Work order a:
Rewrite the records from the line with "How about listing" to the line with "0.003524, 0.238041, 0.865836]]" as a numbered list, skipping blank lines and leaving out the pictures.

Source passage:
- Episode no.: Season 4 Episode 6
- Directed by: Allen Coulter
- Written by: Eric Overmyer; Howard Korder;
- Cinematography by: Bill Coleman
- Editing by: Tim Streeto
- Original air date: October 13, 2013
- Running time: 58 minutes

Guest appearances
- Patricia Arquette as Sally Wheet; Anatol Yusef as Meyer Lansky; Brian Geraghty as Agent Warren Knox; Eric Ladin as J. Edgar Hoover; Wrenn Schmidt as Julia Sagorsky; Vincenzo Amato as Vincenzo Petrucelli; Ty Michael Robinson as Samuel Crawford;

Episode chronology
| ← Previous "Erlkönig" | Next → "William Wilson" |
- Boardwalk Empire (season 4)

= The North Star (Boardwalk Empire) =

"The North Star" is the sixth episode of the fourth season of the American period crime drama television series Boardwalk Empire. It is the 42nd overall episode of the series and was written by Eric Overmyer and executive producer Howard Korder, and directed by Allen Coulter. It was released on HBO on October 13, 2013.

Exercise data:
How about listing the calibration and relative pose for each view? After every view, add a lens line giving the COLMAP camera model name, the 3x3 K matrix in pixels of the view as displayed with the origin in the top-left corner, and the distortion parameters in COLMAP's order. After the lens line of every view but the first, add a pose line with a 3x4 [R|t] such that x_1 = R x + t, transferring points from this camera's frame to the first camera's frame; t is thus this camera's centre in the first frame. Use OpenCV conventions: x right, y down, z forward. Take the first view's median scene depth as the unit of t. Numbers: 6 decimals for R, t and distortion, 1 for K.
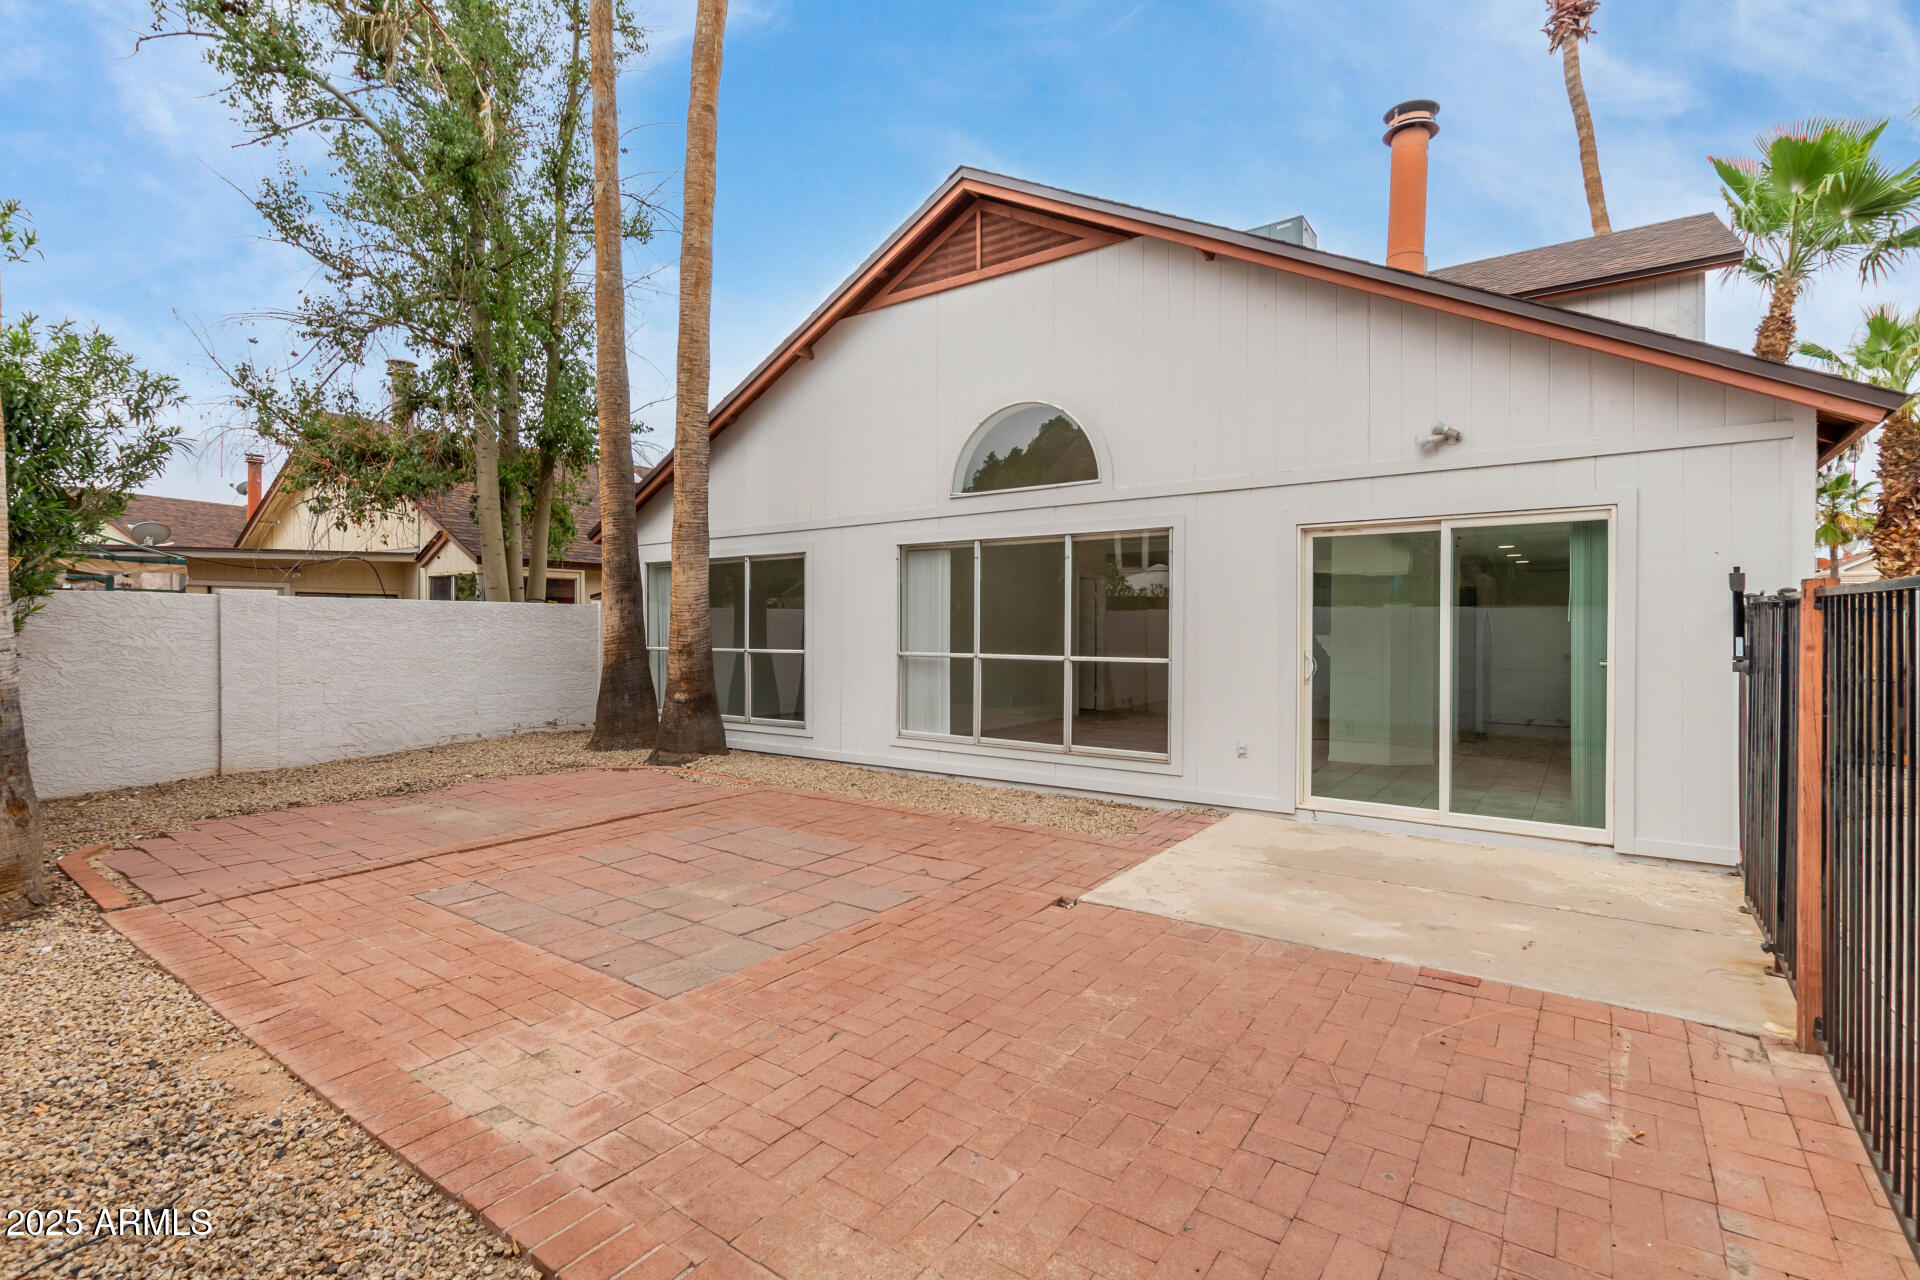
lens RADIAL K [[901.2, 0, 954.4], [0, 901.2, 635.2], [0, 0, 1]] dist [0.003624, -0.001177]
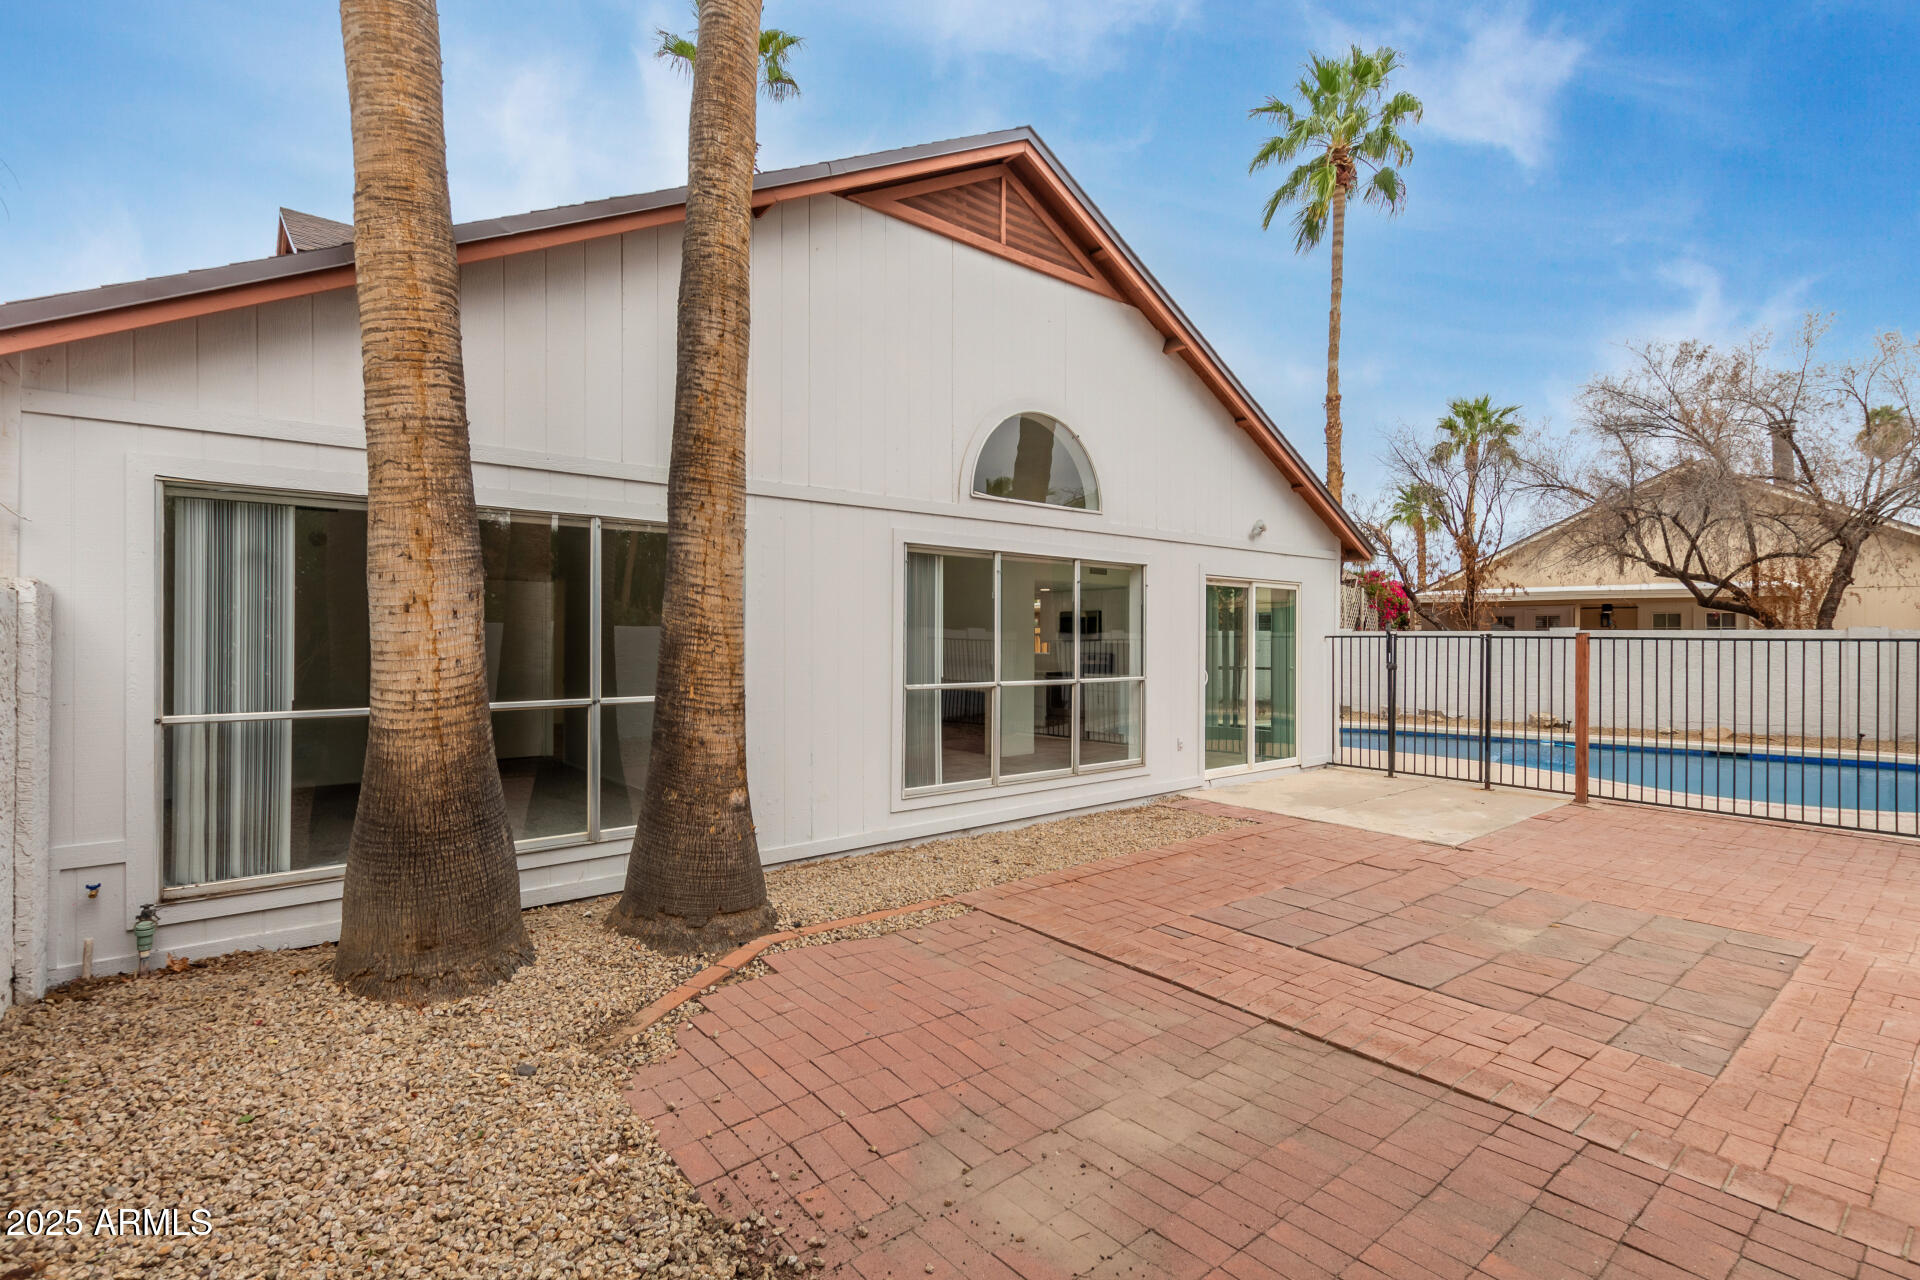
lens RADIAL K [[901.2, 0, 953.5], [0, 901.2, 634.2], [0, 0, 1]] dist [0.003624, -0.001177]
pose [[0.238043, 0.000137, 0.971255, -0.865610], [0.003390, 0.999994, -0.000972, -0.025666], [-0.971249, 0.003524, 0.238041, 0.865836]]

...

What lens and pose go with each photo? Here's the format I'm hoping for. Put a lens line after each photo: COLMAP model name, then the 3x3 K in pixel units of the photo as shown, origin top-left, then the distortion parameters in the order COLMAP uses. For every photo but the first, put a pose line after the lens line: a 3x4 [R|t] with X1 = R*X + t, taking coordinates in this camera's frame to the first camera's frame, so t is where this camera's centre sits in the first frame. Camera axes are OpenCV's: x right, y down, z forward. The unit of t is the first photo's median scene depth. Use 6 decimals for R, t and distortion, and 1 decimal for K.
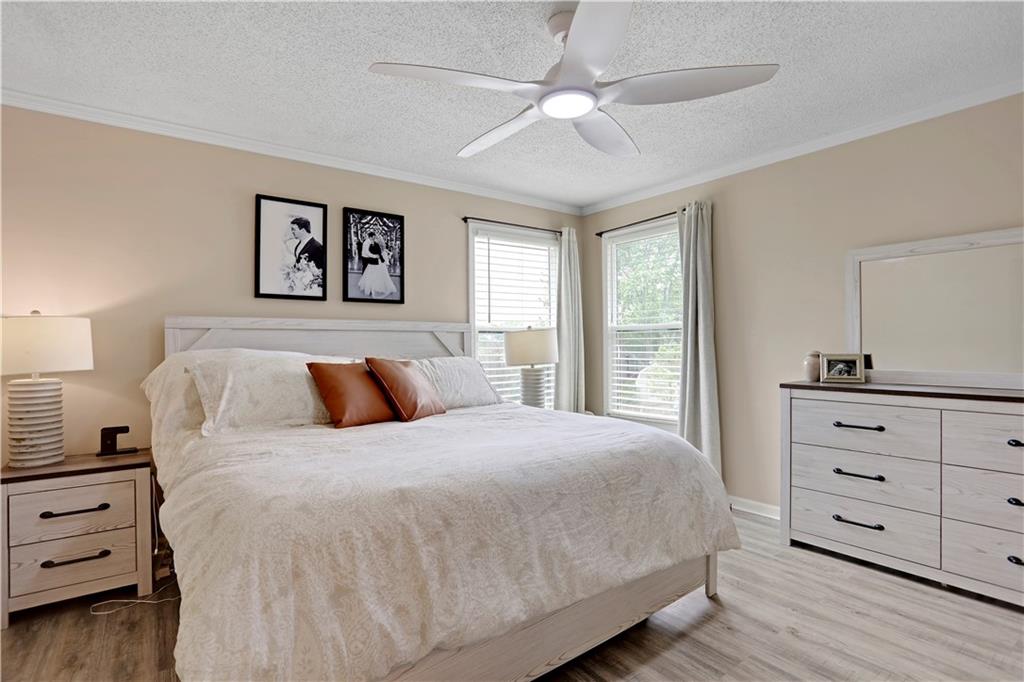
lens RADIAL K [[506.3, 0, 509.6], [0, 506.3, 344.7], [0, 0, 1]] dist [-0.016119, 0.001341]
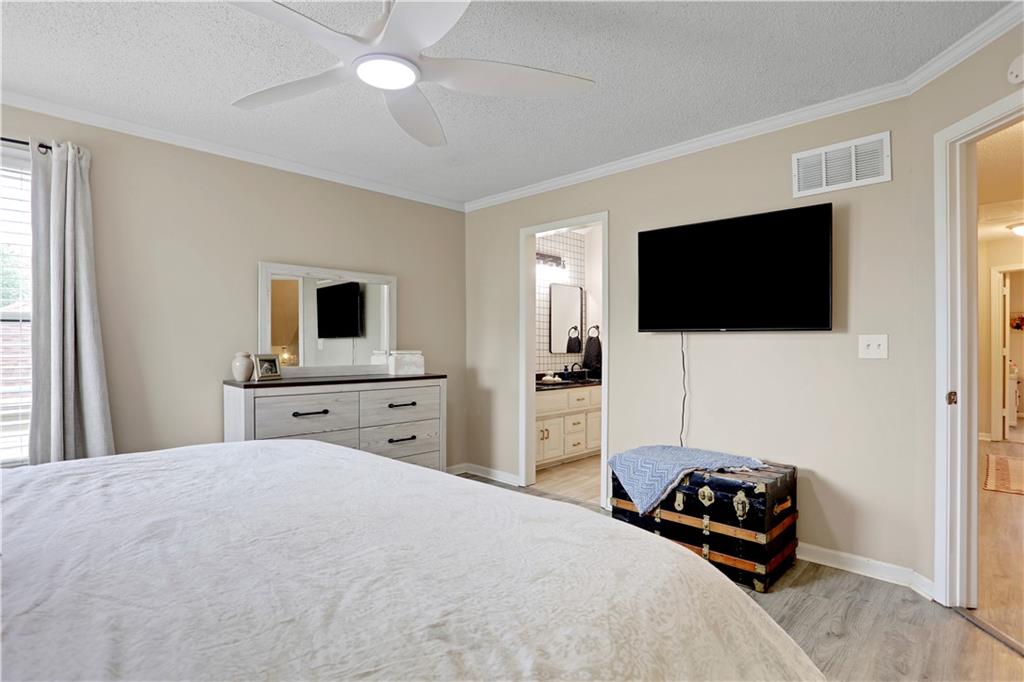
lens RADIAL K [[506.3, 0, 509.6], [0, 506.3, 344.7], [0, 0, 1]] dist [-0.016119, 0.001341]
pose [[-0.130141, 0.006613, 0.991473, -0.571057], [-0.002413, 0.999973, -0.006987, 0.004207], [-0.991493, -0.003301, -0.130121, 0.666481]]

Work order b:
Repeat the entire text about "The North Star" episode word for word.

Answer area a:
1. How about listing the calibration and relative pose for each view? After every view, add a lens line giving the COLMAP camera model name, the 3x3 K matrix in pixels of the view as displayed with the origin in the top-left corner, and the distortion parameters in COLMAP's order. After the lens line of every view but the first, add a pose line with a 3x4 [R|t] such that x_1 = R x + t, transferring points from this camera's frame to the first camera's frame; t is thus this camera's centre in the first frame. Use OpenCV conventions: x right, y down, z forward. Take the first view's median scene depth as the unit of t. Numbers: 6 decimals for R, t and distortion, 1 for K.
2. lens RADIAL K [[901.2, 0, 954.4], [0, 901.2, 635.2], [0, 0, 1]] dist [0.003624, -0.001177]
3. lens RADIAL K [[901.2, 0, 953.5], [0, 901.2, 634.2], [0, 0, 1]] dist [0.003624, -0.001177]
4. pose [[0.238043, 0.000137, 0.971255, -0.865610], [0.003390, 0.999994, -0.000972, -0.025666], [-0.971249, 0.003524, 0.238041, 0.865836]]

Answer area b:
- Episode no.: Season 4 Episode 6
- Directed by: Allen Coulter
- Written by: Eric Overmyer; Howard Korder;
- Cinematography by: Bill Coleman
- Editing by: Tim Streeto
- Original air date: October 13, 2013
- Running time: 58 minutes

Guest appearances
- Patricia Arquette as Sally Wheet; Anatol Yusef as Meyer Lansky; Brian Geraghty as Agent Warren Knox; Eric Ladin as J. Edgar Hoover; Wrenn Schmidt as Julia Sagorsky; Vincenzo Amato as Vincenzo Petrucelli; Ty Michael Robinson as Samuel Crawford;

Episode chronology
| ← Previous "Erlkönig" | Next → "William Wilson" |
- Boardwalk Empire (season 4)

= The North Star (Boardwalk Empire) =

"The North Star" is the sixth episode of the fourth season of the American period crime drama television series Boardwalk Empire. It is the 42nd overall episode of the series and was written by Eric Overmyer and executive producer Howard Korder, and directed by Allen Coulter. It was released on HBO on October 13, 2013.